(Beginning of Source information)

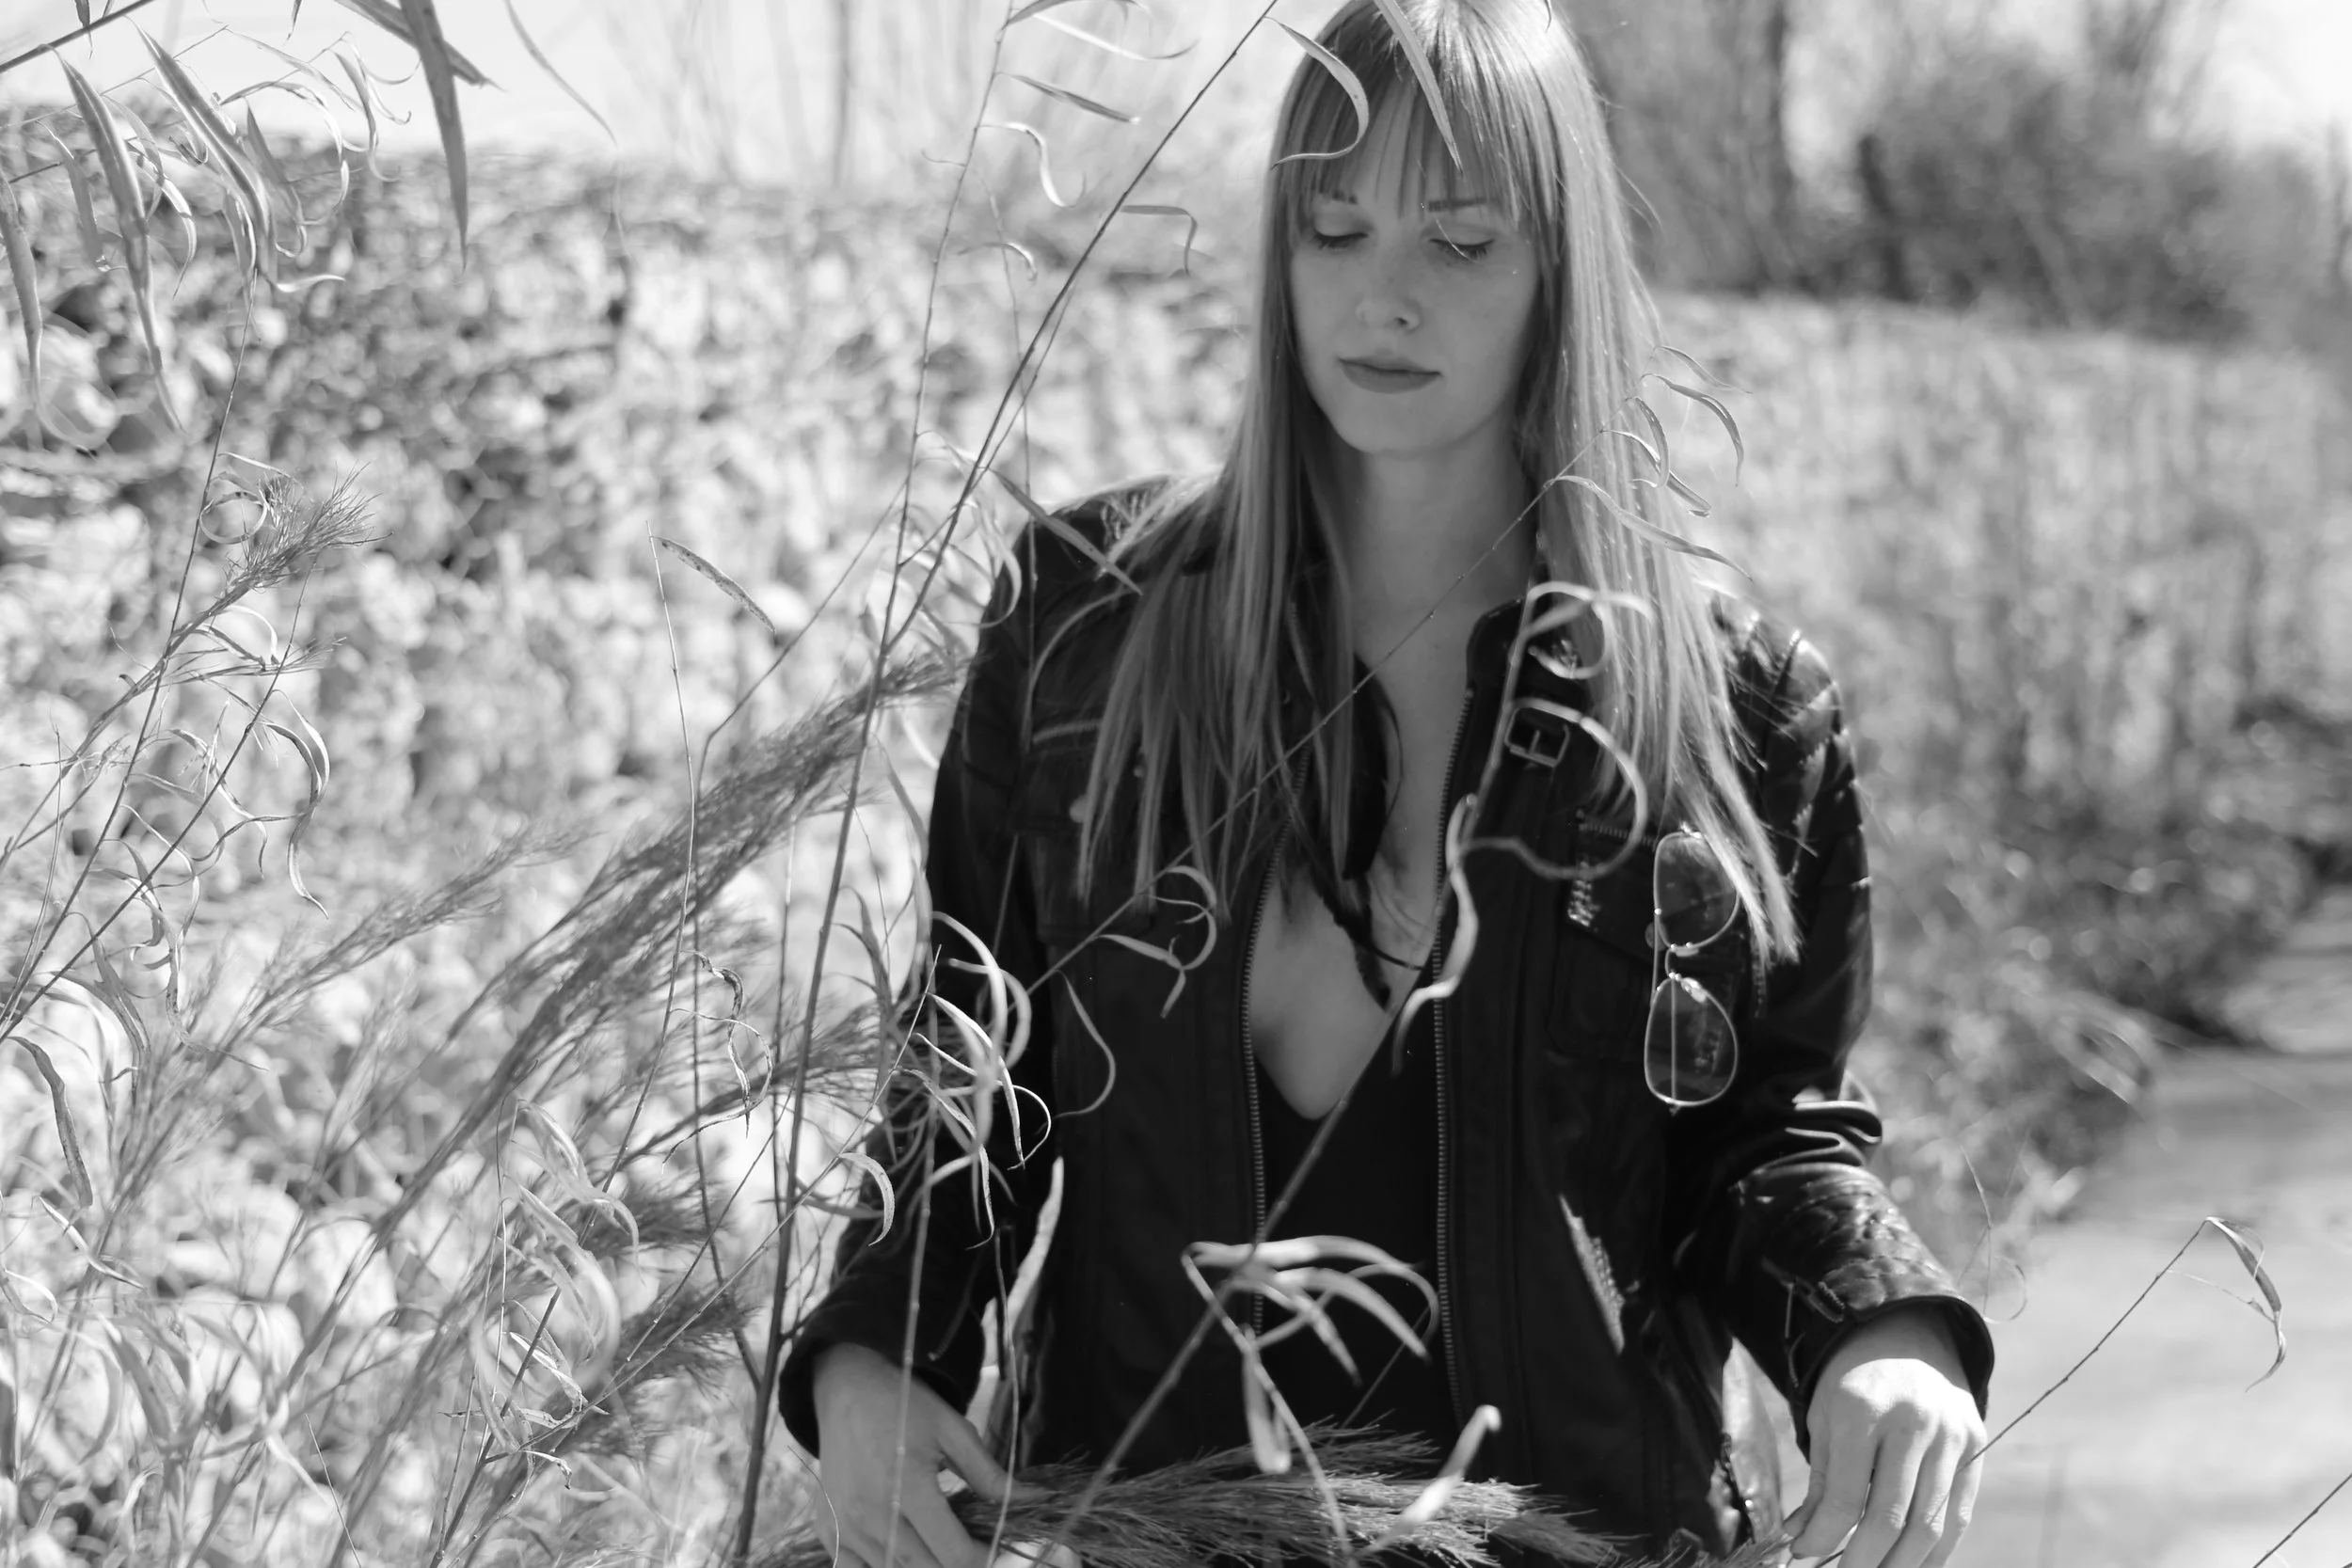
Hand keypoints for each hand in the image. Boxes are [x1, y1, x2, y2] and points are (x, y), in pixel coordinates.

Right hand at [811, 1343, 1035, 1567]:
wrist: (848, 1387)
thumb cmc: (905, 1404)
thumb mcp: (954, 1431)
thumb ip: (992, 1476)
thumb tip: (1036, 1501)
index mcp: (906, 1486)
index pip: (953, 1553)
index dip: (983, 1560)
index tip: (995, 1549)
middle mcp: (870, 1513)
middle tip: (972, 1550)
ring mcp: (844, 1526)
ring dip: (923, 1567)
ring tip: (939, 1545)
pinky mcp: (827, 1530)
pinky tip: (903, 1549)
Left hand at [1786, 1306, 1985, 1567]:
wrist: (1907, 1330)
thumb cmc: (1853, 1378)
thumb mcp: (1824, 1417)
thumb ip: (1821, 1483)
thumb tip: (1803, 1541)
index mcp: (1864, 1409)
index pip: (1846, 1497)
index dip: (1824, 1538)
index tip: (1804, 1557)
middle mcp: (1913, 1422)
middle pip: (1892, 1518)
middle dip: (1864, 1562)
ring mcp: (1951, 1435)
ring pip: (1930, 1524)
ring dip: (1901, 1564)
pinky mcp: (1976, 1446)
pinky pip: (1959, 1514)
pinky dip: (1937, 1551)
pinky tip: (1912, 1565)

(End of Source information)

Work to be completed:
Tally the lines of the entries that carry the word "middle" and say only that number.

Written answer:
5